Problematic bacterial proteins, better base editing, finding gene transcription's starting points, and more.
By Broad Communications
Welcome to the June 8, 2018 installment of Research Roundup, a recurring snapshot of recent studies published by scientists at the Broad Institute and their collaborators.
Effector detectors
Many proteins that are injected into host cells by pathogenic bacteria, often referred to as “effectors,” aren’t easily characterized by traditional loss-of-function assays. A team led by Broad associate member Cammie Lesser and Xiangyu Mou (both at Massachusetts General Hospital) developed a synthetic “bottom-up” platform to perform gain-of-function screens to elucidate roles of individual Shigella effectors in intestinal infections. Reporting in PNAS, the researchers found previously missed effectors that prevent the host’s immune system from triggering the death of infected epithelial cells. The work sheds new light on how Shigella effectors evade the host immune response and thrive within infected cells.
Advances in base editing
Base editing is a genome editing technology pioneered by core institute member and Merkin Institute for Transformative Technologies director David Liu that lets researchers change individual base pairs in the genome without having to cut DNA. In this week's Nature Communications, Liu, Wei-Hsi (Ariel) Yeh, Massachusetts Eye and Ear’s Albert Edge, and colleagues revealed that base editing works in non-dividing cells in vivo, in contrast with another genome editing method called homology-directed repair, which struggles in such cells. Separately, in Nature Biotechnology, Liu, Luke Koblan, and colleagues unveiled three upgraded base editors, BE4max, AncBE4max, and ABEmax, with greatly increased editing efficiency.
CAGE is good for starts
A gene can have multiple start sites for transcription, the first step of gene expression. Specialized RNA-seq methods can detect these transcription start sites (TSSs) and help understand gene function in human disease.

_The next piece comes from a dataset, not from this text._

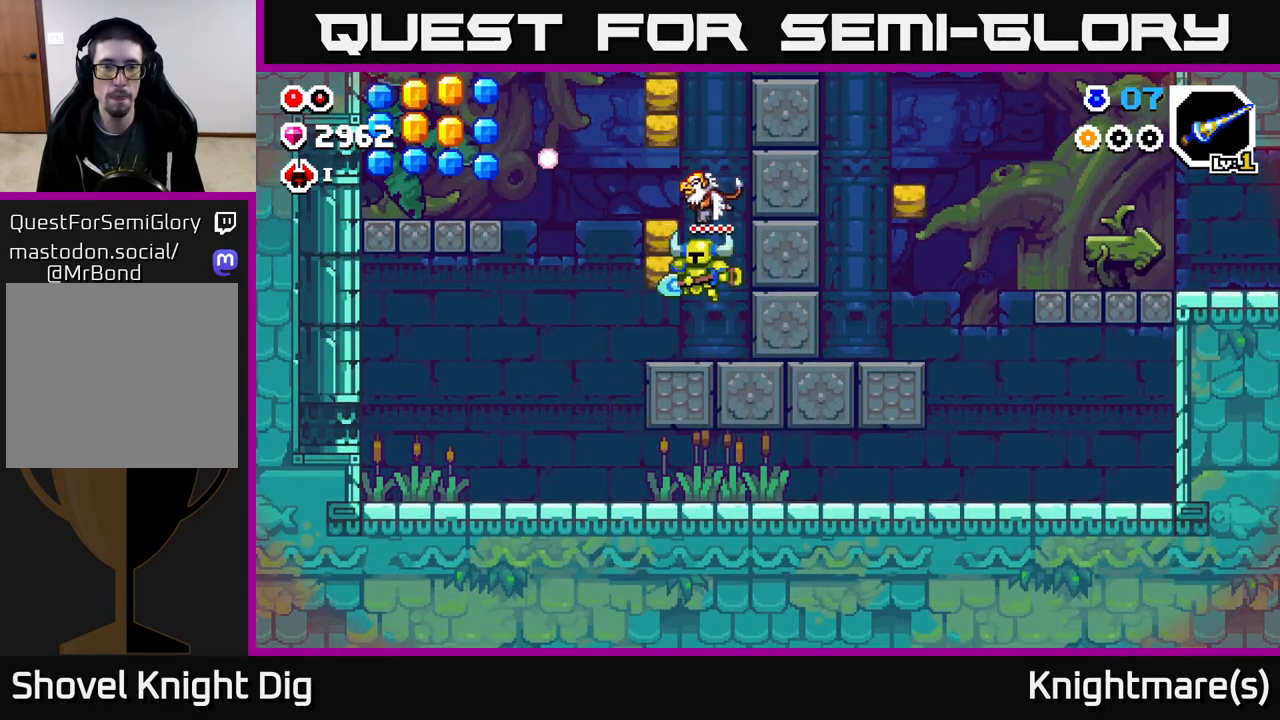
{"buttons": [], "left_stick": "left", "right_stick": "center", "events": [[217, "A", "down"], [333, "left_stick", "left"], [400, "A", "up"]]}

In a study published in Nature Methods, Xian Adiconis, Adam Haber, Sean Simmons, Stanley Center for Psychiatric Research group leader Joshua Levin, core institute member and Klarman Cell Observatory director Aviv Regev and colleagues compared six RNA-seq methods and found that cap analysis for gene expression (CAGE) is best for identifying TSSs from messenger RNA. Applying CAGE to brain-related samples, the team identified differences in which TSSs were being used, and noted a genome-wide shift in their use between fetal and adult brain cells.
Towards more organ-like organoids
Accurate model systems are critical to uncovering relevant therapeutic insights in the lab. In this week’s BMC Biology, a team led by Broad associate member Jeffrey Karp and Benjamin Mead (both at Brigham and Women's Hospital), collaborating with associate member Alex Shalek at Massachusetts Institute of Technology (MIT), institute member James Collins, and Jose Ordovas-Montanes (also at MIT), used single-cell transcriptomics to assess how faithfully intestinal organoids recapitulate their in vivo counterparts. The researchers identified several key differences, particularly within Paneth cells (implicated in Crohn’s disease), and targeted specific molecular pathways to better align the model cell type with its tissue counterpart. The team’s framework can further be applied to systematically generate more realistic models in other systems.